‘Group’ underpins modern mathematics. This is how they work
Finding out which subgroups a group contains is one way to understand its structure. For example, subgroups of Z6 are {0}, {0, 2, 4} and {0, 3}—trivial subgroups, multiples of 2 and multiples of 3. In the group D6rotations form a subgroup, but reflections do not. That’s because two reflections performed in sequence produce a rotation, not a reflection, just as adding two odd numbers produces an even number.

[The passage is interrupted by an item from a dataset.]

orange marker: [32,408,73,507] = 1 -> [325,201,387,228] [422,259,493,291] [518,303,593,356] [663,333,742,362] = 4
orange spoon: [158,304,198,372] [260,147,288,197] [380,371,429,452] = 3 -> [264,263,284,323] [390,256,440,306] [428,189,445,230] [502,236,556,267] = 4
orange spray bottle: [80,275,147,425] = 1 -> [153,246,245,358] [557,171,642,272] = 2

Certain types of subgroups called “normal” subgroups are especially useful to mathematicians. In a commutative group, all subgroups are normal, but this is not always true in general. These subgroups retain some of the most useful properties of commutability without forcing the entire group to commutate. If a list of regular subgroups can be determined, then the groups can be divided into components in the same way that integers are divided into products of prime numbers. Groups that have no regular subgroups are called simple groups and cannot be further divided, just as prime numbers cannot be factored. group ZN simply when N are prime—for example, multiples of 2 and 3 form internal normal subgroups Z6.
However, simple groups are not always so simple. “It’s the biggest misnomer in mathematics,” Hart said. In 1892, mathematician Otto Hölder suggest that researchers gather a complete list of all possible finite simple groups. (Infinite groups such as integers form their own field of study.)
It turns out that almost all finite simple groups look like this ZN (for prime values of N) or fall into one of two other families. And there are 26 exceptions, called discrete groups. Pinning them down and proving that there was no other possibility took more than a century.
The largest sporadic group, appropriately called the monster group, was discovered in 1973. It has more than 8×1054 elements and represents geometric rotations in a space of nearly 200,000 dimensions. “It’s crazy that people can find this,” Hart said.
By the 1980s, much of the work required by Hölder seemed to have been completed, but it was difficult to prove that there were no more sporadic groups left there. Classification was further delayed when in 1989 the community found gaps in an 800-page piece of evidence from the early 1980s. A new piece of evidence was finally published in 2004, completing the classification.
Many structures in modern mathematics—for example, rings, fields, and vector spaces—are created as more structures are added to groups. In rings you can multiply as well as add and subtract; In fields, you can also divide. But underneath all these more complex structures is still that original group idea, with its four axioms. “The richness that can be had in this structure, with these four rules, is amazing,” says Hart.
Original story reprinted with permission from Quanta Magazinean editorially independent publication of Simons Foundation has a mission to advance public understanding of science by addressing research developments and trends in mathematics, physics and the life sciences.